Metropolitan News-Enterprise

 

Wednesday, October 15, 2008

 

Page 1

 

Ninth Circuit Revives San Jose Election Ordinance

Panel Says Judge Should Have Abstained From Ruling Ahead of Local Commission

 

By KENNETH OFGANG, Staff Writer

 

A district judge who threw out a San Jose ordinance limiting contributions to independent political committees that support or oppose candidates for city office should have abstained from hearing the case, the Ninth U.S. Circuit Court of Appeals ruled yesterday.

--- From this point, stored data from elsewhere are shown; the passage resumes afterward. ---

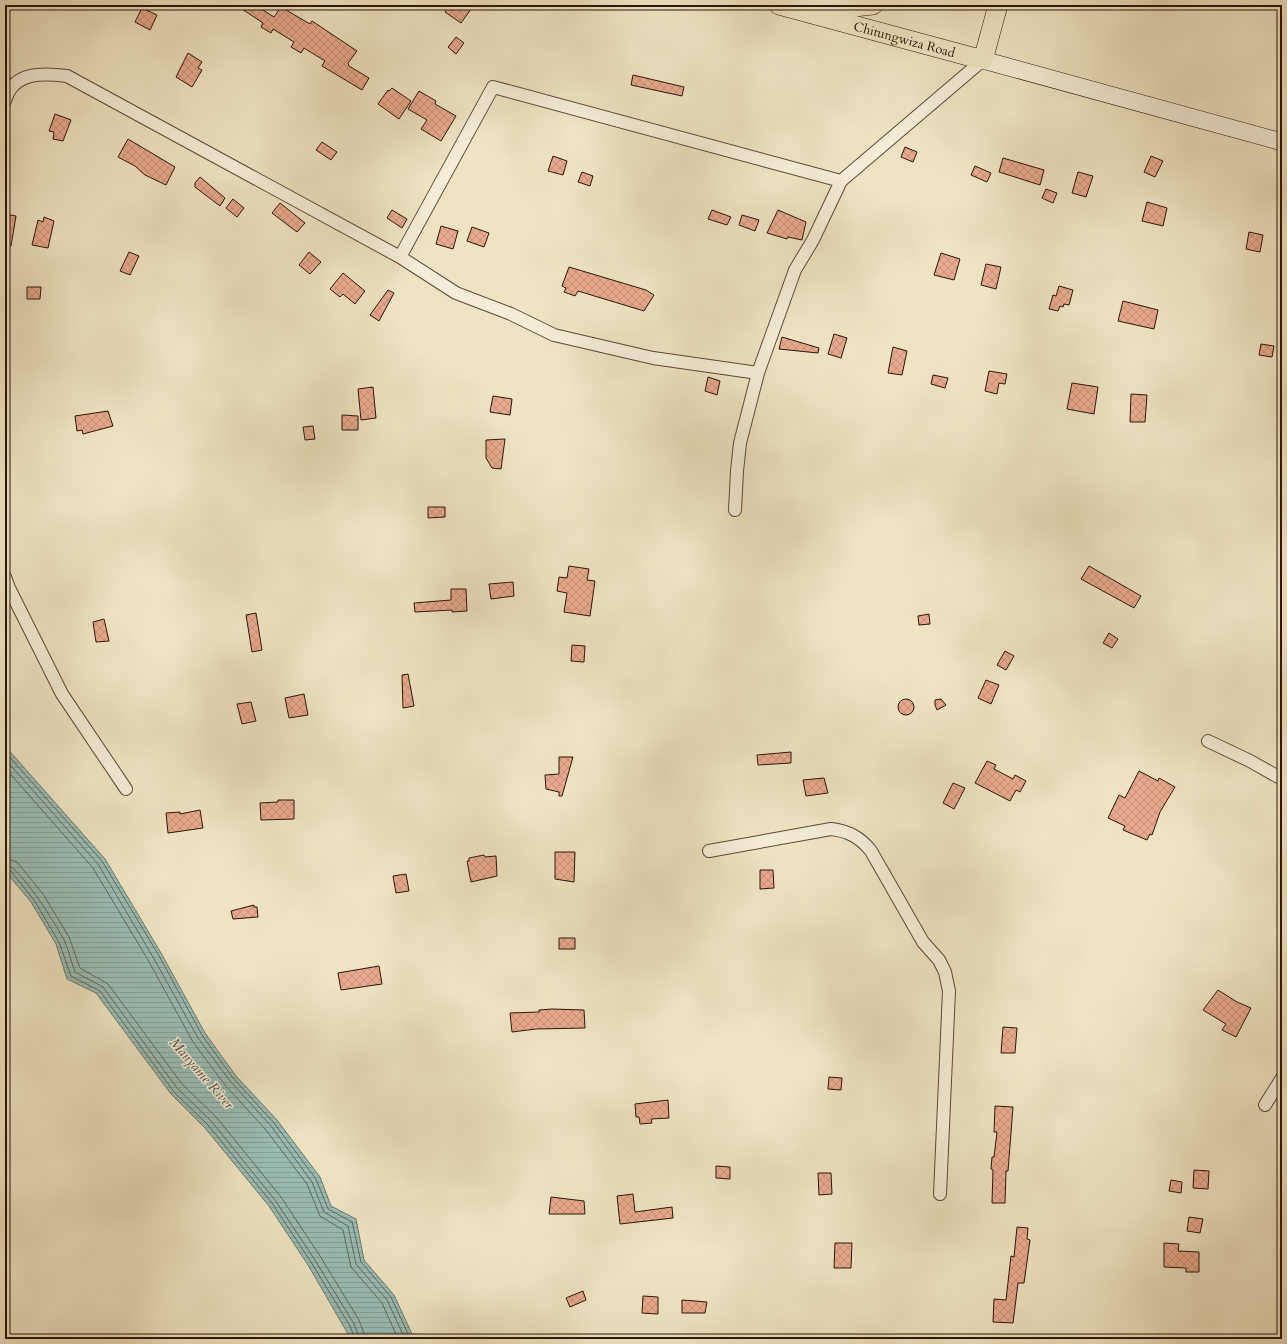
<svg xmlns="http://www.w3.org/2000/svg" width="1287" height="1344" font-family="Cardo,serif">
  <style>
    .water { fill: url(#water-rules); stroke: #6e7a70 }
    .lines { fill: none; stroke-linecap: round; stroke-linejoin: round }
    .shore { stroke: #62695e; stroke-width: 1 }
    .building { fill: url(#building-cross-hatch); stroke: #2b1408 }
    .street-casing { stroke: #5c4836; stroke-width: 14 }
    .secondary-casing { stroke: #2b1408; stroke-width: 18 }
    .primary-casing { stroke: #2b1408; stroke-width: 20 }
    .street { stroke: #f5edd7; stroke-width: 12 }
    .secondary { stroke: #f5edd7; stroke-width: 17 }
    .primary { stroke: #efe4c2; stroke-width: 19 }
    .labels { text-anchor: middle; stroke-width: 3; stroke-linejoin: round; paint-order: stroke }
    .street-label { font-size: 13px; fill: #2b1408; stroke: #f5edd7 }
    .water-label { font-size: 14px; font-style: italic; fill: #525045; stroke: #f5edd7 }
  </style>
  <defs>
    <pattern id="water-rules" width="6" height="5" patternUnits="userSpaceOnUse"><rect width="6" height="5" fill="#9abeb5"/><path d="M0 2.5h6" fill="none" stroke="#85a29a"/></pattern>
    <pattern id="building-cross-hatch" width="8" height="8" patternUnits="userSpaceOnUse"><rect width="8" height="8" fill="#e8aa8e"/><path d="M0 0l8 8M0 8l8-8" fill="none" stroke="#c79179"/></pattern>
  </defs>
  <rect width="100%" height="100%" fill="#efe4c2"/>
  <filter id="stains"><feTurbulence type="fractalNoise" baseFrequency=".005" numOctaves="4"/><feColorMatrix values="0 0 0 0 .2 0 0 0 0 .09 0 0 0 0 .02 0 0 0 .5 -.17"/></filter>
  <radialGradient id="worn" r=".72"><stop offset=".6" stop-color="#630" stop-opacity="0"/><stop offset="1" stop-color="#630" stop-opacity=".3"/></radialGradient>
  <path class="water" d="M5 746 105 859 161 953 205 1033 236 1076 277 1120 320 1177 331 1206 356 1219 364 1260 394 1295 412 1334 428 1335 431 1339H351L308 1265 269 1206 205 1128 171 1094 96 993 67 979 56 944 31 902 5 871Z"/>
  <g class="lines">
    <path class="shore" d="M5 752 102 861 158 954 202 1035 233 1078 274 1123 316 1179 328 1209 352 1222 361 1262 391 1297 409 1336 426 1339
      M5 759 98 864 153 957 198 1038 230 1081 271 1126 312 1182 324 1212 348 1226 356 1264 387 1300 405 1339
      M5 768 93 868 148 960 193 1042 225 1085 266 1130 307 1184 320 1216 343 1230 351 1267 382 1303 398 1339
      M5 858 17 862 43 894 69 937 80 968 108 984 182 1084 217 1118 281 1197 320 1256 359 1320 366 1339
      M5 864C19 865 57 926 64 940 69 950 71 962 75 972L103 987 177 1088 212 1122 275 1200 315 1260 354 1324 360 1339
      M5 869 10 870 34 900 59 942 71 976 100 991 174 1092 208 1125 272 1203 311 1262 350 1326 355 1339"/>
  </g>
  <path class="building" d="M236 5H255L274 17 281 7 310 24 312 21 357 51 348 63 349 66 369 78 362 90 322 66 325 61 304 48 301 53 291 47 294 42 273 29 271 33 261 27 263 23Z
    M450 5H465L471 9 461 23 445 12Z
    M142 8 157 15 150 30 135 22Z
    M456 37 464 43 456 54 448 47Z
    M188 53 202 62 198 68 202 70 192 87 176 77Z
    M633 75 684 87 682 96 631 85Z
    M392 88 411 101 399 119 378 104 388 90 389 91Z
    M419 91 436 101 435 104 456 116 441 141 421 129 427 120 408 109Z
    M55 114 71 120 63 141 53 139 54 132 49 131Z
    M128 139 175 167 166 185 145 175 135 166 118 157Z
    M322 142 337 152 331 160 316 150Z
    M905 147 917 152 913 162 901 157Z
    M553 156 567 161 563 175 548 171Z
    M1151 156 1163 161 1155 177 1144 172Z
    M1003 158 1044 170 1040 185 999 172Z
    M975 166 991 173 987 182 971 175Z
    M582 172 593 176 590 186 578 182Z
    M1078 172 1093 176 1086 197 1072 193Z
    M200 177 225 198 220 206 195 187V183Z
    M1046 189 1057 193 1053 203 1042 198Z
    M233 199 244 208 237 217 226 208Z
    M1147 202 1167 208 1163 226 1142 221Z
    M280 203 305 223 297 232 272 213Z
    M392 210 407 219 402 228 387 218Z
    M712 210 731 217 727 225 708 219Z
    M778 210 806 222 802 240 788 237 787 239 767 233Z
    M5 214 16 216 11 246H5Z
    M742 215 759 220 755 231 739 225Z
    M44 217 54 221 48 248 32 245 38 220 43 222Z
    M441 226 458 231 453 249 436 244Z
    M472 227 489 233 484 247 467 241Z
    M1249 232 1263 235 1260 252 1246 249Z
    M129 252 139 256 130 275 120 271Z
    M309 252 321 262 310 274 299 265Z
    M941 253 960 259 954 280 934 275Z
    M986 264 1001 267 996 289 981 285Z
    M569 267 646 290 654 295 644 311 578 291 575 296 564 292 566 288 562 286Z
    M343 273 365 291 355 304 343 294 340 297 330 289Z
    M1059 286 1073 290 1069 305 1064 304 1063 307 1060 306 1058 311 1049 309 1053 295 1056 296Z
    M27 287H41L40 299H27Z
    M388 290 394 293 379 321 370 315Z
    M1123 301 1158 310 1154 329 1118 321Z
    M834 334 847 338 841 358 828 354Z
    M782 337 819 348 818 353 779 349Z
    M1261 344 1274 346 1272 357 1259 355Z
    M893 347 907 351 902 375 888 373Z
    M989 371 1007 374 1005 384 999 383 997 394 985 391Z
    M933 375 948 378 945 388 931 384Z
    M708 377 720 381 717 395 705 391Z
    M1072 383 1098 387 1094 414 1067 409Z
    M373 387 376 418 361 420 358 389Z
    M1131 394 1147 395 1145 422H1130Z
    M493 396 512 399 510 415 490 412Z
    M108 411 113 426 83 434 82 430 77 431 75 416Z
    M342 415 358 416V430H342Z
    M313 426 315 439 305 440 303 427Z
    M505 439 501 469 492 468 486 458V440Z
    M428 507H445V517L428 518Z
    M569 566 589 569 587 580 595 581 590 616 564 612 567 593 557 591 559 577 567 578Z
    M1089 566 1141 596 1134 608 1081 579Z
    M513 582 514 596 491 599 489 584Z
    M451 589H466L467 611 452 612V610L415 612 414 603 451 600Z
    M256 613 262 650 252 652 246 615Z
    M929 614 930 624 919 625 918 616Z
    M104 619 109 641 96 642 93 622Z
    M1109 633 1118 639 1112 648 1103 643Z
    M572 645 585 646 584 662 571 661Z
    M1005 651 1014 656 1006 670 997 665Z
    M408 674 414 706 403 708 402 675Z
    M986 680 999 685 991 704 978 698Z
    M304 694 308 715 289 718 285 698Z
    M941 699 946 705 937 710 935 705V700Z
    M898 707a8 8 0 1 1 16 0a8 8 0 1 1-16 0Z
    M251 702 256 721 242 724 237 704Z
    M791 752V763L758 765 757 755Z
    M559 757H573L562 796H559V792L546 789 545 775 559 774Z
    M987 761 996 765 994 769 1013 779 1015 775 1026 781 1020 792 1016 790 1010 801 975 783Z
    M1139 771 1158 781 1159 778 1175 787 1160 812 1152 835 1150 834 1147 840 1123 830 1125 826 1108 818 1119 795 1125 798Z
    M824 778 828 793 806 796 803 780Z
    M953 783 965 788 954 809 943 803Z
    M278 800H294V819L261 820 260 803 278 802Z
    M200 810 203 828 168 833 166 813 180 812V814Z
    M555 852H575L574 882 555 879Z
    M484 855 485 857 496 856 497 876 471 882 467 861H469V858Z
    M760 870H773L774 888 760 889Z
    M406 874 409 891 396 893 393 876Z
    M254 905V907H257L258 917 233 919 231 911Z
    M559 938H575V949H559Z
    M379 966 382 984 341 990 338 973Z
    M1218 990 1237 1002 1251 1008 1236 1037 1222 1030 1226 1024 1203 1010Z
    M552 1009 584 1010 585 1028 536 1029 512 1032 510 1013 539 1012V1010Z
    M1003 1027 1017 1028 1015 1053H1001Z
    M829 1077 842 1078 841 1090 828 1089Z
    M668 1100 669 1118 651 1119 652 1123 640 1124 639 1117H636L635 1104Z
    M995 1106 1013 1107 1008 1171H1006L1005 1203H992L993 1170 991 1169 992 1157H994L997 1132H994Z
    M716 1166 730 1167V1179L716 1178Z
    M1194 1170 1209 1171 1208 1189 1193 1188Z
    M818 1173H831L832 1194 819 1195Z
    M1171 1180 1182 1182 1181 1193 1169 1191Z
    M633 1194 635 1212 672 1207 673 1218 620 1224 617 1196Z
    M551 1197 584 1201 585 1214H549Z
    M1189 1217 1203 1219 1200 1233 1187 1231Z
    M1017 1227 1028 1228 1027 1239 1030 1240 1024 1283H1018L1013 1323 993 1322 994 1299 1006 1300 1011 1256 1014 1257Z
    M835 1243H852L851 1268H834Z
    M1164 1243 1179 1244 1178 1251 1199 1252V1272H1186V1268L1164 1267Z
    M583 1291 586 1300 570 1307 566 1298Z
    M643 1296 658 1297V1314L642 1313Z
    M682 1300 707 1302 705 1313H682Z"/>
  <g class="lines">
    <defs>
      <path id="street" d="M5 101C13 71 43 73 67 76L400 257 456 293 511 314 554 335 653 358 758 373
        M400 257 493 87 841 181
        M735 510 737 471 740 443 758 373 795 270 813 240 841 181 983 60
        M5 577 9 588 62 694 126 789
        M1208 741 1250 761 1282 779
        M709 851 831 829C848 831 860 837 871 851L923 942 939 960 945 972 949 991 940 1194
        M1265 1105 1282 1078"/>
      <path id="secondary" d="M983 60 1282 142"/>
      <g id="primary">
        <path id="s1" d="M779 5 983 60 998 5"/>
        <path d="M815 11 873 5"/>
      </g>
    </defs>
    <use href="#street" class="street-casing"/>
    <use href="#secondary" class="secondary-casing"/>
    <use href="#primary" class="primary-casing"/>
    <use href="#street" class="street"/>
    <use href="#secondary" class="secondary"/>
    <use href="#primary" class="primary"/>
  </g>
  <g class="labels">
    <g class="street-label">
      <text dy="5" stroke="none"><textPath href="#s1" startOffset="130">Chitungwiza Road</textPath></text>
    </g>
    <g class="water-label">
      <text transform="translate(202 1073) rotate(49)" y="5">Manyame River</text>
    </g>
  </g>
  <rect width="1287" height="1344" fill="none" stroke="#efe4c2" stroke-width="20"/>
  <rect x="6" y="6" width="1275" height="1332" fill="none" stroke="#2b1408" stroke-width="2"/>
  <rect x="10" y="10" width="1267" height="1324" fill="none" stroke="#2b1408"/>
  <rect width="100%" height="100%" filter="url(#stains)"/>
  <rect width="100%" height="100%" fill="url(#worn)"/>
</svg>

The ruling by U.S. District Judge James Ware of the Northern District of California ran afoul of the principle, set forth in Younger v. Harris, 401 U.S. 37 (1971), that federal courts should not interfere with ongoing state or local administrative proceedings or with litigation in state courts absent unusual circumstances, Judge Susan P. Graber wrote for the appellate court.

Younger applies because the business groups challenging the ordinance were engaged in proceedings before the city’s Elections Commission when they sued to have the ordinance declared unconstitutional, Graber said.

The law, Municipal Code Sec. 12.06.310, limits contributions to independent committees for city election campaigns to $250. Supporters of Cindy Chavez—who was vice mayor of the city when she ran for mayor two years ago and lost—claim the San Jose Silicon Valley Chamber of Commerce Political Action Committee and a related entity, the COMPAC Issues Fund, violated the code section when they sent out hundreds of thousands of anti-Chavez mailers during the primary election

The charges were investigated by the Elections Commission staff, which recommended that the committees be penalized for violating the ordinance. The commission voted to reprimand the committees and to impose a fine equaling $5,000 per violation, with final action deferred so that the total could be calculated.

In June 2006, the committees filed their federal action seeking declaratory and injunctive relief and alleging the code section was unconstitutional, both on its face and as applied, as a violation of the First and Fourteenth Amendments.

Ware agreed that the law is unconstitutional and enjoined the city from enforcing it.

But Graber, writing yesterday for the appellate court, said the commission proceedings were still “ongoing” under Younger and that the plaintiffs failed to show the existence of an extraordinary circumstance that would justify an exception to the doctrine.

The judge acknowledged that an exception would apply if the commission were acting in bad faith by delaying the final decision. But the evidence before the court was that the delay was caused by the plaintiffs, who failed to provide financial information requested by the commission and filed suit just six weeks after the commission voted to impose the fine, Graber said.

The judge also noted that there is a split among the circuits as to whether Younger requires a party that is aggrieved as a result of an administrative proceeding to seek judicial review in state courts before resorting to federal remedies. The Ninth Circuit once answered that question in the affirmative, but the opinion was withdrawn and the issue remains open, Graber said.

She added:

“We agree with Plaintiffs, of course, that political speech is vitally important. But the Supreme Court has never suggested that the importance of the interest asserted by a federal plaintiff affects the analysis of the Younger factors. Indeed, it would be hard to assert that the right to speech is more important than the liberty interest of the criminal defendant in Younger itself, where the Court held that federal courts were required to abstain.”

The opinion was joined by Senior Judge J. Clifford Wallace and by U.S. District Judge George Schiavelli of the Central District of California, sitting by designation.

The case is San Jose Silicon Valley Chamber of Commerce Political Action Committee v. City of San Jose, 06-17001.